Cardiopulmonary System Flashcards
Define Airway Clearance Techniques
Are intended to manage or prevent the consequences of impaired mucociliary transport or the inability to protect the airway (e.g., impaired cough).
The techniques may include breathing strategies, manual and mechanical techniques, and postural drainage.
Define Active Cycle of Breathing.
ACB technique was developed under the name “forced expiratory technique” to assist secretion clearance in patients with asthma.
The name of the technique was changed to “active cycle of breathing” to emphasize that ACB always couples breathing exercise with the huff cough.
It includes three phases: breathing control, thoracic expansion exercises, and forced expiratory technique.
Define Directed Cough.
Tries to compensate for the patient’s physical limitations to elicit a maximum forced exhalation.
Examples of directed coughing include forced expiratory technique and manually assisted cough.
Define Huffing,
A forced expiratory maneuver performed with the glottis open.

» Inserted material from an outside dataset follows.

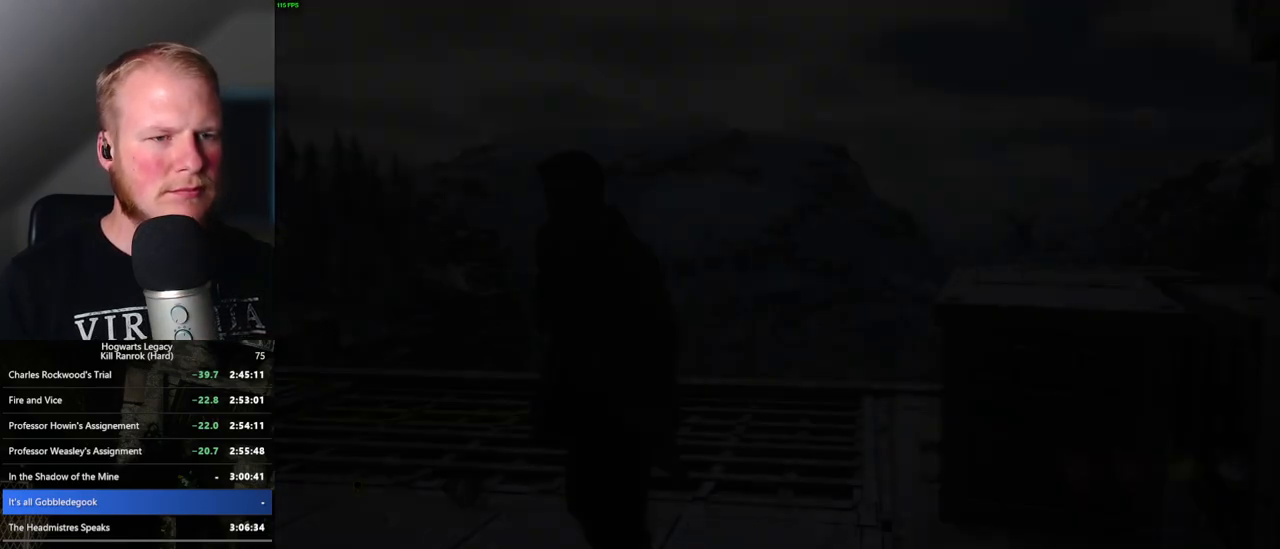
{"keys": [], "mouse": [], "events": [[116, "m", "down"], [216, "m", "up"]]}
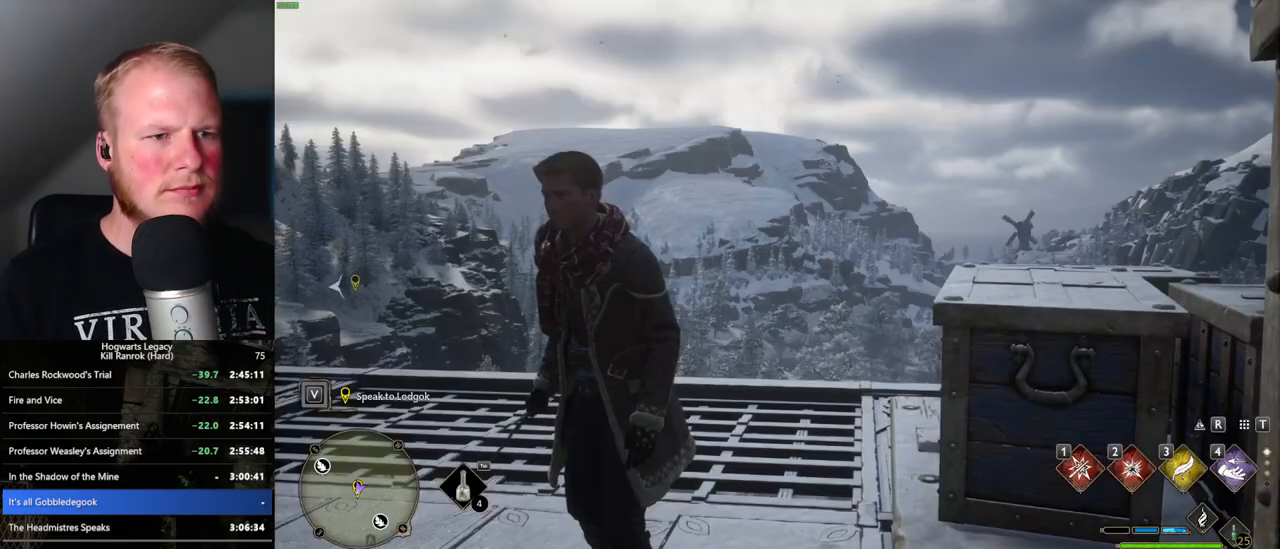
{"keys": [], "mouse": [], "events": [[250, "m", "down"], [366, "m", "up"]]}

- similar to fogging a pair of glasses with your breath.
- although a huff does not produce the same airflow velocity as a cough, the potential for airway collapse is less.
Huffing may be reinforced by a quick adduction of the arms to self- compress the chest wall.
Define Postural Drainage.
Consists of positioning the patient so that gravity will help drain bronchial secretions from specific lung segments toward the central airways where they can be removed by cough or mechanical aspiration.
Define Percussion.
AKA cupping and clapping, is the rhythmic clapping or striking of the thorax with a cupped hand or mechanical percussor directly over the lung segment being drained.
This rhythmic sequence should last for several minutes and should not be painful
Define Vibration
The application of a fine, tremulous action on the chest wall over the lung segment being drained in the direction the ribs move during exhalation.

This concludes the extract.